I worry at the legal powers given to the police to ensure compliance. I wonder if these measures will be revoked when – if – we are allowed to roam free again. The latest pressures coming from on high revolve around the new vaccines. With threats of travel bans for the non compliant, and eternal mask wearing, I harbour a fear that last year’s trip to Cardiff may have been my last holiday, my last enjoyable visit to a restaurant.
The death toll has, of course, been high. On a personal level this plague brought forward the deaths of my elderly parents. What cannot yet be enumerated is the ongoing cost to the many who, for now, remain alive.
Jobs have been lost and others created – not necessarily in chosen specialisms. Fear has polarised opinion, at times dividing family and friends. Unable to get together as previously, mental health issues are exacerbated. With healthcare focusing on Covid, other potential illnesses – some of which will bring forward deaths – have gone untreated.
Husband works from home now, something he railed against at first, missing the office camaraderie. We get used to so much when choice is removed. We adapt as best we can.

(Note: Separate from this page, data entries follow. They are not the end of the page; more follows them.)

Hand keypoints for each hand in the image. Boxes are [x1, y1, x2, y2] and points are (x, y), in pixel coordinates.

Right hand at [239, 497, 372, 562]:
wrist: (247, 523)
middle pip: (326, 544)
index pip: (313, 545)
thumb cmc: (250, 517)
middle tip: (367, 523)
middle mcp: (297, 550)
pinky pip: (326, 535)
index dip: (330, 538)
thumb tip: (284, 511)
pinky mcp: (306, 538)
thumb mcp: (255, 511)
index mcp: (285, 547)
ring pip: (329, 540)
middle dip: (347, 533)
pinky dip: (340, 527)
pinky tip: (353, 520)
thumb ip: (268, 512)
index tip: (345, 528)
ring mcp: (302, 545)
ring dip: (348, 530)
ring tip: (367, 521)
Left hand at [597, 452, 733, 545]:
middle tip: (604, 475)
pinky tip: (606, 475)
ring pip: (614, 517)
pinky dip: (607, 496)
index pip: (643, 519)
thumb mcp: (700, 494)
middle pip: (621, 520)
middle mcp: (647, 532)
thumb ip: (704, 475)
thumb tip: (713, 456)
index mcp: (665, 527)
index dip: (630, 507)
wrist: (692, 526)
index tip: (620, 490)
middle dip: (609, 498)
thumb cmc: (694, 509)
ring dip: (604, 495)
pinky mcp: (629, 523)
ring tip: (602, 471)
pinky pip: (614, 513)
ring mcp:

I read of rats invading empty office spaces. I read of scams being run by those eager to profit from others’ fear. I hunker down and nurse the injuries my body suffers, probably from over exercise – my way of coping with anxiety induced by so many changes. I watch more TV now than I could ever have imagined – a way to fill a dark evening. As one who lived by the mantra of making the most of every day as it could be my last, this past year feels a waste of what is limited time alive.
Only hindsight will tell if the reaction to Covid has been as cataclysmic as it sometimes feels.
I wanted a memento of the year. To forget is to lose the chance to learn. I chose a book – no surprise there – and was also gifted a furry companion. My cuddly plague nurse, pictured below, never fails to make me smile.
My review of the book, Spring Journal by Jonathan Gibbs, will be posted tomorrow. For now we continue this stymied existence through strange and concerning times.